Let $H$ be a proper subgroup of a finite group $G$. Prove that there exists a $g\in{G}$ whose conjugacy class is disjoint from $H$
I'm stuck with this problem. What I only know is that if every conjugacy of $g$ is not disjoint from $H$, then there at most $\vert{H}\vert$ conjugacy classes..
I think this exercise is beautiful ..So any hint will be helpful! Thank you !
Oops... Here's the proof: Since $H<G$, $G$ is not the union of $g$-conjugates of $H$. There exists some $a$ such that $a$ is not contained in any $g$-conjugate of $H$. i.e. Any $g$-conjugates of $a$ is not contained in $H$. Thus the conjugacy class of $a$ and $H$ are disjoint.
Hint: use the following two facts.
Lemma 1 If $K$ is a proper subgroup of $G$, then $\bigcup_{g \in G}K^g \subsetneq G$.
Lemma 2 Let $\{g_1, \cdots, g_k\}$ be a set of representatives of the different conjugacy classes of $G$, then $\langle g_1, \cdots, g_k \rangle=G$.
And note that Lemma 1 implies Lemma 2. The proof of Lemma 1 has appeared many times on StackExchange and can be found here for example.

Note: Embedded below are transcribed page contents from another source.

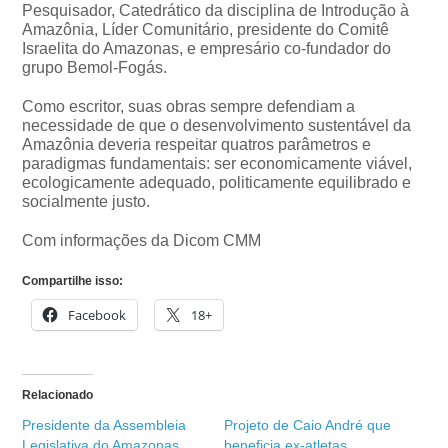
Pesquisador, Catedrático da disciplina de Introdução à
Amazônia, Líder Comunitário, presidente do Comitê
Israelita do Amazonas, e empresário co-fundador do
grupo Bemol-Fogás.
Como escritor, suas obras sempre defendiam a
necessidade de que o desenvolvimento sustentável da
Amazônia deveria respeitar quatros parâmetros e
paradigmas fundamentais: ser economicamente viável,
ecologicamente adequado, politicamente equilibrado e
socialmente justo.
Com informações da Dicom CMM
Compartilhe isso:
Facebook
18+
Relacionado
Presidente da Assembleia
Projeto de Caio André que
Legislativa do Amazonas
beneficia ex-atletas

We assume Jordan's theorem which states that if $G$ acts transitively on $X$ with $|X| \geq 2$ then there exists some $g$ such that $X^g = \varnothing$. To prove the fact that there exists some $C_g$ disjoint from $H$, we want $X^g$ to somehow relate to $H \cap C_g$. Consider the $G$ action on left cosets $\{gH\}$ given by $g' \cdot gH = g'gH$. Note that this action is transitive since $gg'^{-1}$ sends $g'H$ to $gH$. Also, since $H$ is a proper subgroup, there are $\geq 2$ cosets so $|X| = |\{gH\}| \geq 2$. Therefore, by Jordan's theorem, there is some $g \in G$ such that $X^g = \varnothing$. Suppose for the sake of contradiction that $h \in H \cap C_g$. Thus, there exist $g' \in G$ such that $g'h = gg'$. So then $g$ sends the coset $g'H$ to $gg'H = g'hH = g'H$. In other words, $g$ fixes $g'H$ so $g'H \in X^g$ — a contradiction. Therefore, $H \cap C_g$ must be empty, and $C_g$ is the conjugacy class disjoint from $H$.